1. Pain and tenderness

Most of the pain in the upper anterior iliac spine is downward, which reaches the scrotum and is accompanied by tenderness, which is exacerbated by coughing.

2. Abdominal muscle contracture

The lower abdominal muscles that are dominated by the pain are in a contracted or paralyzed state, and the hip joints are in a flexion, adduction, and the gait becomes smaller when walking.

Examine

Examination of the inguinal hernia

1. Check:

Perform MRI and CT examination of the affected area in time.

2. Clinical symptom check:

Pain, tenderness, abdominal muscle condition and gait.

3. Closed test

The nerve was blocked by 10% to 15 ml of 1% procaine, and the symptoms disappeared or reduced. During operation, the surgeon punctures the needle tip between the intra-abdominal oblique muscle and the transverse abdominis muscle to the inner wall of the tibia. The drug is injected in a fan shape, so be careful not to go too deep to avoid entering the abdominal cavity.

Diagnosis

Diagnosis and differential diagnosis of inguinal hernia

Diagnostic criteria

1. History of trauma: including surgery.

2. Clinical symptoms: pain, tenderness, abdominal muscle condition and gait.

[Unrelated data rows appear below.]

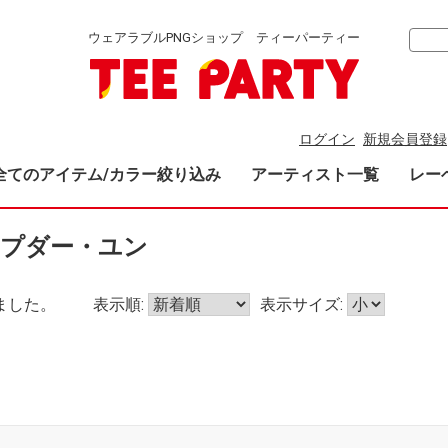
ウェアラブルPNGショップ ティーパーティー
ログイン
新規会員登録
全てのアイテム/カラー絞り込み
アーティスト一覧
レー
ラープダー・ユン
ました。
表示順:
表示サイズ: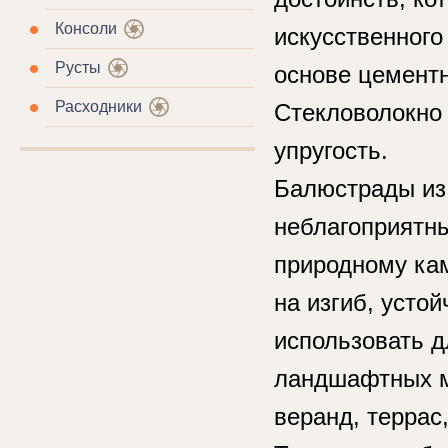
Консоли
искусственного
Русты
основе цементн
Расходники
Стекловолокно 
упругость.
Балюстрады из
неблагоприятны
природному кам
на изгиб, усто
использовать д
ландшафтных мо
веранд, террас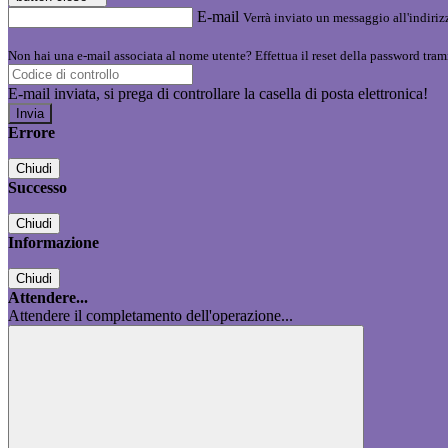
E-mail
Verrà inviato un messaggio all'indirizz
Non hai una e-mail associata al nome utente? Effettua il reset della password tram
E-mail inviata, si prega di controllare la casella di posta elettronica!
Errore
Chiudi
Successo
Chiudi
Informazione
Chiudi
Attendere...
Attendere il completamento dell'operazione...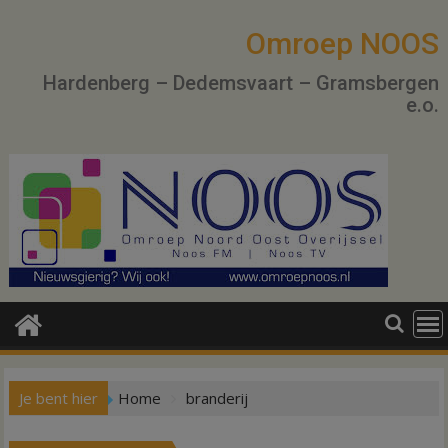
Ga
naar
Omroep NOOS
de
Hardenberg – Dedemsvaart – Gramsbergen
inhoud
e.o.
Je bent hier
Home
branderij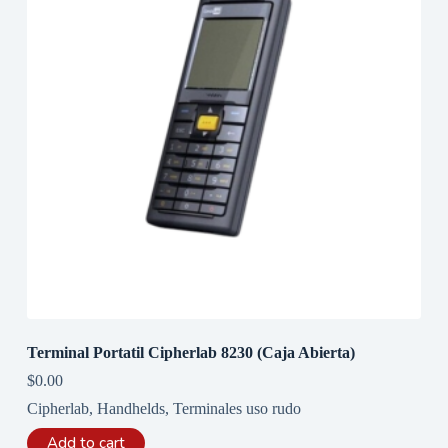
Terminal Portatil Cipherlab 8230 (Caja Abierta)
$
0.00
Cipherlab
,
Handhelds
,
Terminales uso rudo
Add to cart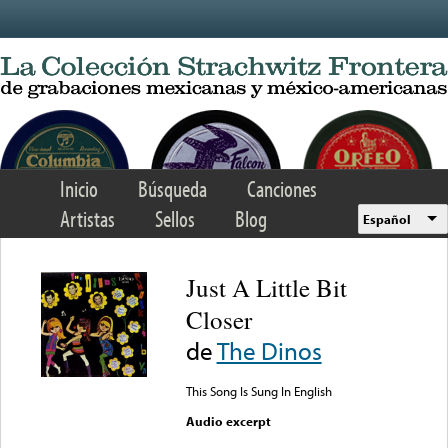
Skip to main content
Inicio
Búsqueda
Canciones
Artistas
Sellos
Blog
Español
Just A Little Bit
Closer
de
The Dinos
This Song Is Sung In English
Audio excerpt
Error loading media: File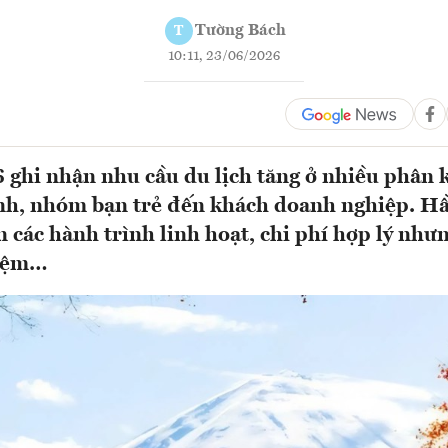
Tường Bách
T
10:11, 23/06/2026
ghi nhận nhu cầu du lịch tăng ở nhiều phân k
nh, nhóm bạn trẻ đến khách doanh nghiệp. Hầ
n các hành trình linh hoạt, chi phí hợp lý nh
hiệm…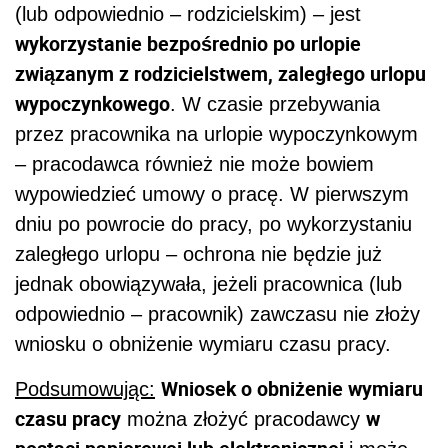
(lub odpowiednio – rodzicielskim) – jest
wykorzystanie bezpośrednio po urlopie
związanym z rodzicielstwem, zaległego urlopu
wypoczynkowego
. W czasie przebywania
przez pracownika na urlopie wypoczynkowym
– pracodawca również nie może bowiem
wypowiedzieć umowy o pracę. W pierwszym
dniu po powrocie do pracy, po wykorzystaniu
zaległego urlopu – ochrona nie będzie już
jednak obowiązywała, jeżeli pracownica (lub
odpowiednio – pracownik) zawczasu nie złoży
wniosku o obniżenie wymiaru czasu pracy.
Wniosek o obniżenie wymiaru
Podsumowując:
czasu pracy
w
można złożyć pracodawcy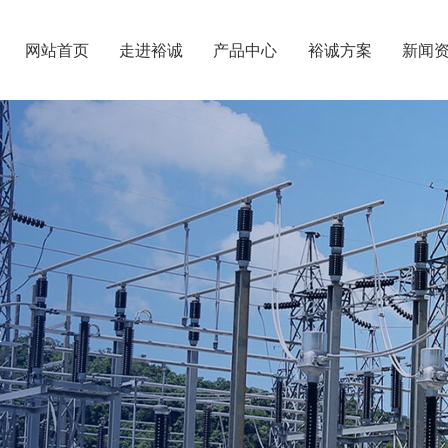
网站首页
走进裕诚
产品中心
裕诚方案
新闻
业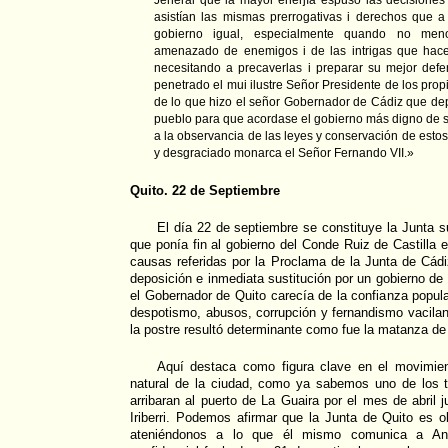
asistían las mismas prerrogativas i derechos que a
gobierno igual, especialmente quando no men
amenazado de enemigos i de las intrigas que hace
necesitando a precaverlas i preparar su mejor def
penetrado el mui ilustre Señor Presidente de los prop
de lo que hizo el señor Gobernador de Cádiz que dep
pueblo para que acordase el gobierno más digno de s
a la observancia de las leyes y conservación de estos
y desgraciado monarca el Señor Fernando VII.»
Quito. 22 de Septiembre
El día 22 de septiembre se constituye la Junta s
que ponía fin al gobierno del Conde Ruiz de Castilla 
causas referidas por la Proclama de la Junta de Cád
deposición e inmediata sustitución por un gobierno de 
el Gobernador de Quito carecía de la confianza popul
despotismo, abusos, corrupción y fernandismo vacila
la postre resultó determinante como fue la matanza de 
Aquí destaca como figura clave en el movimient
natural de la ciudad, como ya sabemos uno de los 
arribaran al puerto de La Guaira por el mes de abril 
Iriberri. Podemos afirmar que la Junta de Quito es 
ateniéndonos a lo que él mismo comunica a Anto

3. Closed test: The nerve was blocked by 10% 15% of procaine, and the symptoms disappeared or reduced. In operation, the surgeon placed the needle tip between the abdominal oblique muscle and the transverse abdominis muscle. Spurs the inner wall of the tibia and injects the drug in a fan shape. Be careful not to go too deep to avoid entering the abdominal cavity.

Differential diagnosis

This disease is generally not confused with other diseases.